If your table has rounded borders, just use MC:

Thickness ruler_on_MC_600px.jpg

If you do not have MC at hand, McGee will do:

Thickness ruler_on_McGee_600px.jpg
Peter F. Gruber aka Pedro
eG Ethics Signatory

#746 LoftyNotions

LoftyNotions
  • participating member
  • 161 posts

Posted 26 August 2011 - 04:37 PM

How about Alton? :laugh: Just kidding. That's really nice, Peter.

Larry
Larry Lofthouse

#747 ScottyBoy

ScottyBoy
  • society donor
  • 1,251 posts
  • Location:United States

Posted 26 August 2011 - 04:43 PM

You're just showing off...wish I had a copy of MC... :raz:
Sleep, bike, cook, feed, repeat...
Oakland, CA
My Place
My eGullet Foodblog
eG Ethics Signatory

#748 blackp

blackp
  • participating member
  • 180 posts
  • Location:Sydney, Australia

Posted 26 August 2011 - 05:57 PM

I think I've found just the measuring device. It's a plastic tree calliper and it will measure cylindrical (or for that matter spherical) objects up to 7" (~177mm) in diameter which should be OK for 90+% of SV applications.

Caliper-plastic-ex.jpg

At less than USD$4 - it shouldn't break anyone's discretionary kitchen gadget budget!

Cheers,

Peter.

Edited to show a better picture and a link with a better price.
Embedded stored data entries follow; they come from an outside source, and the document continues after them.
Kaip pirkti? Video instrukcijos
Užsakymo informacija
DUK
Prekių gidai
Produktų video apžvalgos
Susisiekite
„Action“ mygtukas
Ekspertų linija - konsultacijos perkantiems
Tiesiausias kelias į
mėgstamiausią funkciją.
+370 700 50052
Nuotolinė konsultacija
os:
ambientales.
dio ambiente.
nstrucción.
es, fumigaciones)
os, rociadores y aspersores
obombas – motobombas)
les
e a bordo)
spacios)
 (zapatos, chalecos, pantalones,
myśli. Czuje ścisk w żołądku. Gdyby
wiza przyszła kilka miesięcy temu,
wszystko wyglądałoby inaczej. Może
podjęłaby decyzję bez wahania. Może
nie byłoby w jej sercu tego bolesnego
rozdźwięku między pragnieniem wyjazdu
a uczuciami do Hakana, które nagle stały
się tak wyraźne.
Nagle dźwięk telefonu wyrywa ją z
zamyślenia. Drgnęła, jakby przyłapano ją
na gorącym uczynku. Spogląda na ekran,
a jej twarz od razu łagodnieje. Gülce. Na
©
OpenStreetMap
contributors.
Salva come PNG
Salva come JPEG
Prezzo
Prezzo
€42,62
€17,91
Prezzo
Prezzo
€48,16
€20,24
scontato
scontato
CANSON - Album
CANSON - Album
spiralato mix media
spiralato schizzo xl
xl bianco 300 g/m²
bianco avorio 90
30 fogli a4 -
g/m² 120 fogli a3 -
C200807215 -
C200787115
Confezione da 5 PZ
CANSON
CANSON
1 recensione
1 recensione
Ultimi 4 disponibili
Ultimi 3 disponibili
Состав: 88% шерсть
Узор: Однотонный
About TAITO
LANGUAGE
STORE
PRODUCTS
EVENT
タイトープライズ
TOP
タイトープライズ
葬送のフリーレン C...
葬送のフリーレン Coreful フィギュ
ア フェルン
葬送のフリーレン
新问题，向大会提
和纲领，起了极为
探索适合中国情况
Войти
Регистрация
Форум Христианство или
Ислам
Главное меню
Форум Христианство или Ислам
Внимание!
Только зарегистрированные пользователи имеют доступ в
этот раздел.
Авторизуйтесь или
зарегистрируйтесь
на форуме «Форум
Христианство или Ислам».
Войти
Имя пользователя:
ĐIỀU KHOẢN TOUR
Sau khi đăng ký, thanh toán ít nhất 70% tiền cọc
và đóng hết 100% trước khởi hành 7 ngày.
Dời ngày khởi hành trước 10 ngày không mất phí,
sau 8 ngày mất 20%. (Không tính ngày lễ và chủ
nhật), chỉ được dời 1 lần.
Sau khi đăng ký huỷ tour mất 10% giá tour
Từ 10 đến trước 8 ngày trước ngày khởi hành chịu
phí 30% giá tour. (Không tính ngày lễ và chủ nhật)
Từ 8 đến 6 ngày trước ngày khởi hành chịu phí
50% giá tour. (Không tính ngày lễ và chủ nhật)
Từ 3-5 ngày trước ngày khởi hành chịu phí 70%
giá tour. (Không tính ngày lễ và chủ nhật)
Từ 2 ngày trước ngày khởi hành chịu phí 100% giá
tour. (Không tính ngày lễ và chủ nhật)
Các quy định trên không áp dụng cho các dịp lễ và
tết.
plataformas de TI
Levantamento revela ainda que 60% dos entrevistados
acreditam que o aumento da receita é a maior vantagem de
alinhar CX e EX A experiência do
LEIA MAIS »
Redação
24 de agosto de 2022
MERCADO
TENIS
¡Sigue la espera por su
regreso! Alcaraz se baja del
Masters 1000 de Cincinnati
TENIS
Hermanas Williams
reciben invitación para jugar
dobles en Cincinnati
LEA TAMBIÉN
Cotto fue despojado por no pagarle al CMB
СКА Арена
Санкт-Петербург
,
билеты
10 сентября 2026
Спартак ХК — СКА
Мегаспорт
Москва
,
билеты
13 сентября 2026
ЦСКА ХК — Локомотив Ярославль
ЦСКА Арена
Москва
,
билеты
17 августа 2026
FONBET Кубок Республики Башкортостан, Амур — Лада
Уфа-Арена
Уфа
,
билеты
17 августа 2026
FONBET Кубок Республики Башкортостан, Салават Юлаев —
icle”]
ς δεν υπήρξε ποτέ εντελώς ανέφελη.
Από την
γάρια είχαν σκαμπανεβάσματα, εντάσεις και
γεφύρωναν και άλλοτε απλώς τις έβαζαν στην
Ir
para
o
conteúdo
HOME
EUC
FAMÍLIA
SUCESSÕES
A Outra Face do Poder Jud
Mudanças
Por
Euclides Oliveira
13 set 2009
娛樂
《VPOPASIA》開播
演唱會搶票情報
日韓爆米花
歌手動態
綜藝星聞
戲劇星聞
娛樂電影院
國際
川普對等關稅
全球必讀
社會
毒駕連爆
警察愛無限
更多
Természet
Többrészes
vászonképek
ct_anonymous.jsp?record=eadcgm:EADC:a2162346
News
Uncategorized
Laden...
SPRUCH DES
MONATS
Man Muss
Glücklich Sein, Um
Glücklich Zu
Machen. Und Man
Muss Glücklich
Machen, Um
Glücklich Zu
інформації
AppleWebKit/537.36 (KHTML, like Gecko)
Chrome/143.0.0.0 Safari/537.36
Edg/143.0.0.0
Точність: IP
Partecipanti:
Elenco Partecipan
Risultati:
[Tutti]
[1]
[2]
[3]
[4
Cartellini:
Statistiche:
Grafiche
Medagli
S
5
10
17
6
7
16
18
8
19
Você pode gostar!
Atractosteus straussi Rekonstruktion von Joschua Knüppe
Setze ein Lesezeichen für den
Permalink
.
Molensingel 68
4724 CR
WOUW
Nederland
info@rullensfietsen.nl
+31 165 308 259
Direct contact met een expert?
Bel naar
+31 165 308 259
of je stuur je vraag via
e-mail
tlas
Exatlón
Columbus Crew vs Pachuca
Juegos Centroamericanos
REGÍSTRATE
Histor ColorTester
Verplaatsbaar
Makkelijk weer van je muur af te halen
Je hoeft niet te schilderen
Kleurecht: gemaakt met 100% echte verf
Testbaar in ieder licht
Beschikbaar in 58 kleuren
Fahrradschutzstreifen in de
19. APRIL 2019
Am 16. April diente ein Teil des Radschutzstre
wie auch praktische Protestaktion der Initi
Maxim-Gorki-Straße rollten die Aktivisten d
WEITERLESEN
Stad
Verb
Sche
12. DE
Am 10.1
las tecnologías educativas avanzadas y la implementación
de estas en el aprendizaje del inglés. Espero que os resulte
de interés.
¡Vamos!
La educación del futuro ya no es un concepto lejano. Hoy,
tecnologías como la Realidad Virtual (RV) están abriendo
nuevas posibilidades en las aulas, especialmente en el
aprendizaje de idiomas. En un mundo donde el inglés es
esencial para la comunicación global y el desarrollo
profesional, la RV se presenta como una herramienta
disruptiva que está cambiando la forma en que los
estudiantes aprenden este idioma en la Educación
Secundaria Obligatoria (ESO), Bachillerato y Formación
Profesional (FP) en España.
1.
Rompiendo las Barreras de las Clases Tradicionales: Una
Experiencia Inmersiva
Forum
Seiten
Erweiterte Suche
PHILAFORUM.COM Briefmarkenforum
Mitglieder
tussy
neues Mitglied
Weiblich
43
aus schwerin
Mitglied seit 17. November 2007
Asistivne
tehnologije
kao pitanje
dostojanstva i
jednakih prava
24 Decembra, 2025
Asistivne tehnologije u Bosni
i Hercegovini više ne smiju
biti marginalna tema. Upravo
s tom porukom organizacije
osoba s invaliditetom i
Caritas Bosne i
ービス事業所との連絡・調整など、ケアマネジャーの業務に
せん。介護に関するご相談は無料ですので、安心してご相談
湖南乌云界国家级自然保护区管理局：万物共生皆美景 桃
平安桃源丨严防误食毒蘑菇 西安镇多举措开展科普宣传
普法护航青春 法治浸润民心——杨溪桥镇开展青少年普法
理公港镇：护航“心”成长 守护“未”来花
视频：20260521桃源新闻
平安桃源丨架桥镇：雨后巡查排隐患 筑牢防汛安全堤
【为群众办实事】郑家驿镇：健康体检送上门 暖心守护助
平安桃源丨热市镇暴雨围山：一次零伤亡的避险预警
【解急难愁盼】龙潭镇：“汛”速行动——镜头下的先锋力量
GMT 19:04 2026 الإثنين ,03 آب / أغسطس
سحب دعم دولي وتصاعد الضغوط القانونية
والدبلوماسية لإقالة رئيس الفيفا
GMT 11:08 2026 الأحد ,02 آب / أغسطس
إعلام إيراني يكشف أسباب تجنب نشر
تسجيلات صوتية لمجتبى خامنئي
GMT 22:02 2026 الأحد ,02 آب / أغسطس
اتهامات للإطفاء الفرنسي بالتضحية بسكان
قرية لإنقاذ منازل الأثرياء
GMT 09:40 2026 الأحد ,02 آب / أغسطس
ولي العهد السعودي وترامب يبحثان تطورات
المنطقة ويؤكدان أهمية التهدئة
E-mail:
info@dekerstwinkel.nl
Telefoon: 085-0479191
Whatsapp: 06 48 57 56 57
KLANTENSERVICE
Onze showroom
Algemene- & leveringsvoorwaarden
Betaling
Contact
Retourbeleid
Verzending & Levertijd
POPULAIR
Edited by blackp, 26 August 2011 - 06:08 PM.


#749 PedroG

PedroG
  • participating member
  • 488 posts
  • Location:Switzerland

Posted 27 August 2011 - 12:47 AM

The idea of the plastic tree caliper is brilliant, but unfortunately the resolution of 1cm is not exactly brilliant. Still simpler is the precursor of my ruler I posted 26 February 2010:
Posted Image
Peter F. Gruber aka Pedro
eG Ethics Signatory

#750 Smokalicious

Smokalicious
  • participating member
  • 10 posts
  • Location:Joliet, IL

Posted 27 August 2011 - 08:27 AM

I just encountered a nice idea as a supplement to my sous vide thickness ruler on Jason Logsdons souvidecooking.com: use a sewing gauge as a sliding measure. Even better but more expensive would be an X-Ray Thickness Caliper.


I use a combination square similar to this item. I already owned one, so cost was a non-factor. Mine has a bubble level and measures to 1/64 inch. It works well for all but the very wide cuts.